Translation works in Indian literature is also a domain that has been mostly associated with the interpretation of English works into other regional and vernacular languages. The arrival of British Empire and the historic reign of the Raj were the primary beginners, who had introduced the concept of teaching and imparting English and its literary body of works, into the Indian indigenous languages. Hence, it is an apprehensible matter that teaching in itself is an act of translation. Teaching of Western literature in non-Western cultures necessitates translation of not just the words on page but also the whole culture, literary tradition and its aesthetics. The Indian society represents a multilingual and hierarchical paradigm, with colonial history and facing severe problems like poverty, illiteracy and population explosion to name a few. Translation is not just 'mechanical transfer' of propositional content from a text in one language to another, but is rather a complex compounding of 'interpretive expertise' and ingenious accomplishments. Translation is not only the art of decrypting a text which is a critical natural process, but also an art of encrypting a text in another language which requires creative capacity.

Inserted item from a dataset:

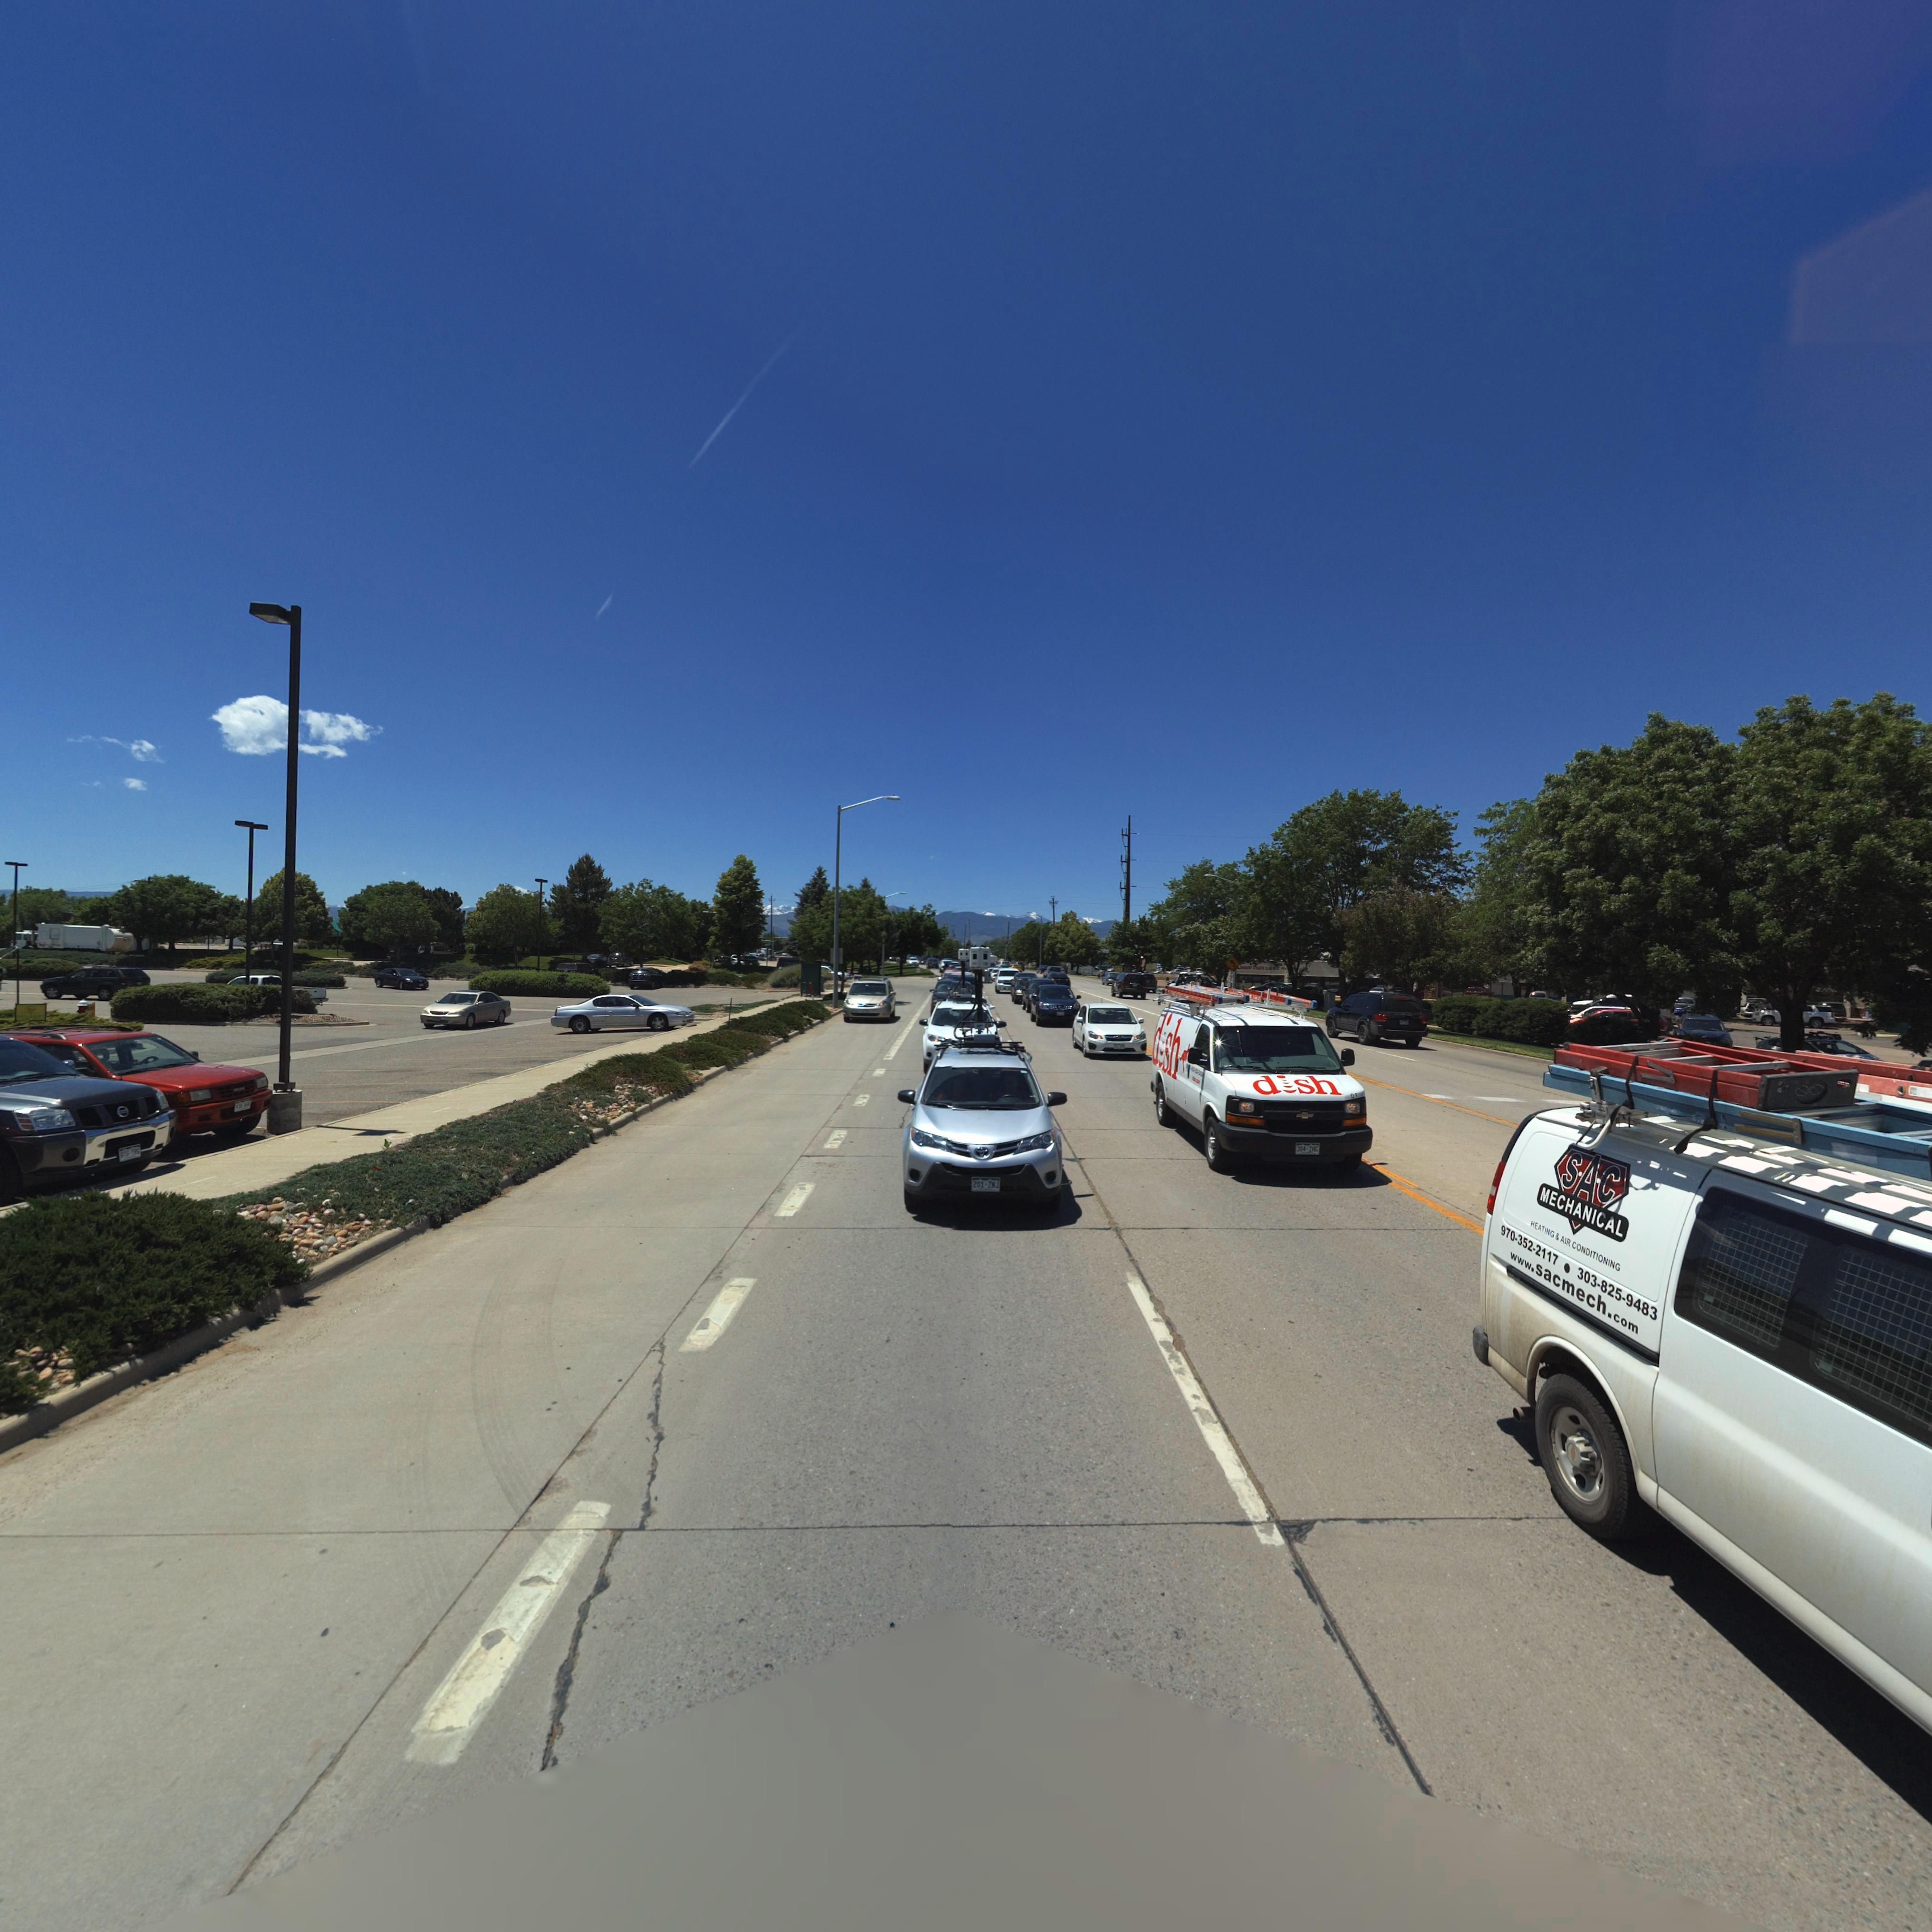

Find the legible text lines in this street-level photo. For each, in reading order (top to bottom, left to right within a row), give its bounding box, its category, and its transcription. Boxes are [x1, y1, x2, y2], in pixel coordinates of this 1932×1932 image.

Thus, the translator is not just a 'labourer' as is most commonly comprehended, but is actually an individual with bilingual literary and linguistic proficiency. Translation is also a way of establishing connections; it indeed connects and bridges not only two languages and cultures, but also spanning space and time. This capacity of translation to bridge connections possesses quite substantial entailments for literary studies in multilingual multiethnic societies like India. As such, translation works in Indian literature and its commendable authors have taken up the task of ameliorating the countrywide societal framework since its inception and the years to arrive.
The elapsing moments of significant change in the Indian history and civilisation of any individual can be witnessed in the portrayal and characterisation by heightened activity in the field of translation and its works in Indian literature. The European Renaissance, for instance, was made possible through the massive translation by the extremely gifted Indian 'natives, who had been quite enlightened in the English language during British Indian times. In the case of India, though there exists no consensus about the originary moment of Indian Renaissance - but indeed, there did exist this scenario, though much different from its European counterpart. The Indian renaissance had taken place simultaneously in different languages and literatures of India and in different times; there exists no discrepancy about the fact that there was a kind of mass general awakening throughout India in the 19th century and that was made achievable through widespread and all-encompassing translation of European and mainly English works in different languages, not only of literature but also of social sciences, philosophy, ethics and morality etc. Hence, translation works in Indian literature does bear its special meaning, with exhilarating regards to the advent and involvement of Britishers and natives in the literary domain.
Translation works in Indian literature however do carry a special meaning for the people of north-east India, because in specific literatures of the north east, the originary moment of literature is the redefining moment of translation too. For instance, in the case of Mizo (referring to Mizoram and its language and consequent literary measures) it did not own a script before the European missionaries had formulated a script to translate evangelical literature into Mizo language. Raymond Schwab (1984) in his book, The Oriental Renaissance, has explored and demonstrated how a new kind of awareness and enlightenment had taken place and inquisitiveness about the Orient was set ablaze in the West through the translation of Persian texts from Sadi, Rumi, Omar Khayyam and others on the one hand and Vedic and Sanskrit texts from India on the other. Indeed, this does call for an applause and apprehension of the history of translation works in India and its intimate connection with the circumstances of Indian literature.